Other important model parameters are the number of layers, the types and number of cells used in each layer, the maximum number of words allowed in each sentence (input and output), and the word embedding size. For the vertical bot, Vinyals-Le used 1 layer with 1024 LSTM cells; more typical values for chatbots are 3 layers and 512 cells. They didn’t specify the maximum sentence length, but based on the above discussion, we can assume this to be 20. Note that this parameter is important, because the Tensorflow seq2seq implementation pads all sequences (both input and output) to the same fixed length; this may be less of an issue for RNN / seq2seq implementations that allow for variable sequence lengths. A large value for maximum sentence length will require a correspondingly large memory allocation, while a smaller value will result in the inability to handle large sentences. 20 words per sentence is a reasonable compromise since most chat dialogs involve small sentences. Vinyals-Le also don’t specify the embedding size, but a typical value is 256. Like with all deep learning systems, higher values for these parameters will result in more complex models that require more training time and large datasets to prevent overfitting. There are many other relevant parameters, some specific to RNNs such as the use of GRUs instead of LSTMs, attention mechanisms, regularization, mini-batch size, number of epochs, learning rate, loss function and optimization algorithm (stochastic gradient descent, AdaGrad, Adam etc).

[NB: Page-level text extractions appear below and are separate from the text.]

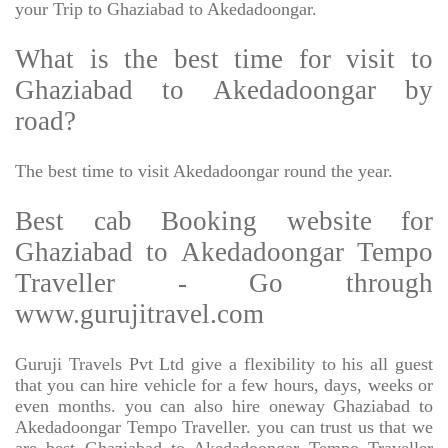
your Trip to Ghaziabad to Akedadoongar.
What is the best time for visit to
Ghaziabad to Akedadoongar by
road?
The best time to visit Akedadoongar round the year.
Best cab Booking website for
Ghaziabad to Akedadoongar Tempo
Traveller - Go through
www.gurujitravel.com
Guruji Travels Pvt Ltd give a flexibility to his all guest
that you can hire vehicle for a few hours, days, weeks or
even months. you can also hire oneway Ghaziabad to
Akedadoongar Tempo Traveller. you can trust us that we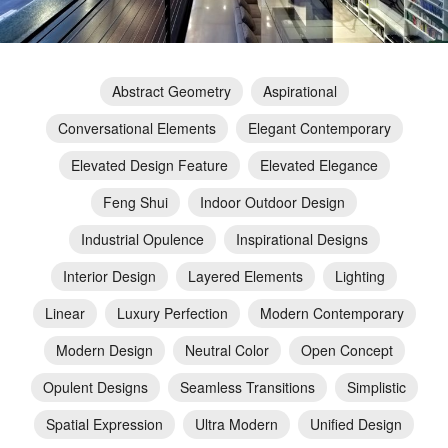
Abstract Geometry
Aspirational
Conversational Elements
Elegant Contemporary
Elevated Design Feature
Elevated Elegance
Feng Shui
Indoor Outdoor Design
Industrial Opulence
Inspirational Designs
Interior Design
Layered Elements
Lighting
Linear
Luxury Perfection
Modern Contemporary
Modern Design
Neutral Color
Open Concept
Opulent Designs
Seamless Transitions
Simplistic
Spatial Expression
Ultra Modern
Unified Design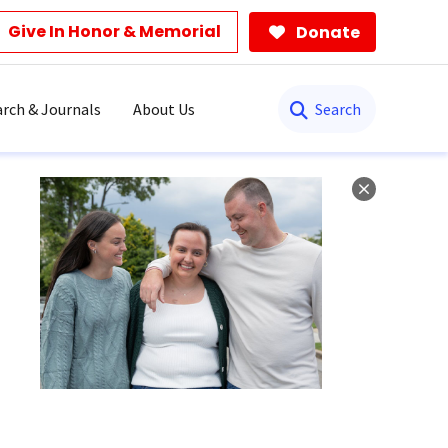
Give In Honor & Memorial
Donate
Search
rch & Journals
About Us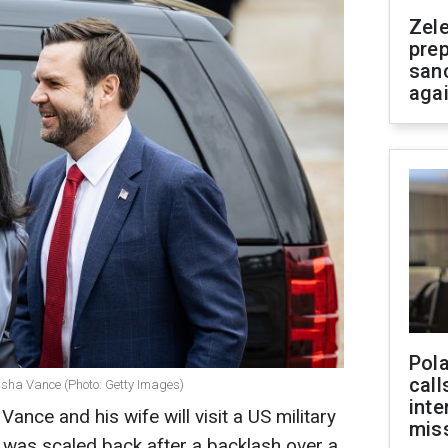
Zel
prep
san
aga
Pola
call
Usha Vance (Photo: Getty Images)
inte
ance and his wife will visit a US military
miss
t was scaled back after a backlash over a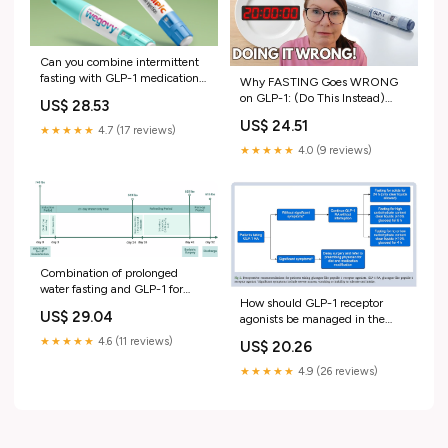
Can you combine intermittent
fasting with GLP-1 medications
Why FASTING Goes WRONG
for weight loss?
on GLP-1: (Do This Instead)
US$ 28.53
#wegovyweightloss
US$ 24.51
#mounjaroweightloss #fasting
★★★★★
4.7 (17 reviews)
★★★★★
4.0 (9 reviews)
Combination of prolonged
water fasting and GLP-1 for
How should GLP-1 receptor
refractory morbid obesity: Case
US$ 29.04
agonists be managed in the
report
perioperative period?
★★★★★
4.6 (11 reviews)
US$ 20.26
★★★★★
4.9 (26 reviews)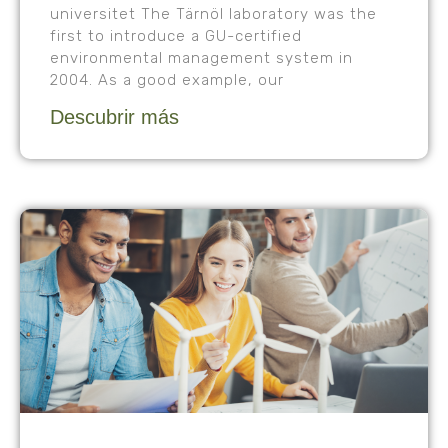
universitet The Tärnöl laboratory was the
first to introduce a GU-certified
environmental management system in
2004. As a good example, our
Descubrir más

Seq2seq chatbot models, like the Vinyals-Le approach, provide a simple way to build unsupervised vertical chatbots. The advantage of these models is their simplicity and their generality, with little need for domain-dependent rules. The disadvantages include adaptation to the task of building chatbots (given their origins in machine translation and Q/A), difficulty maintaining context in lengthy conversations, and holding a dialog with a consistent personality (though this is less of an issue for vertical bots compared to horizontal bots). While a lot of (media) attention has been paid to horizontal chatbots like Google Assistant, Siri and Alexa, vertical chatbots, tailored to specific enterprises and domains might be a bigger business opportunity.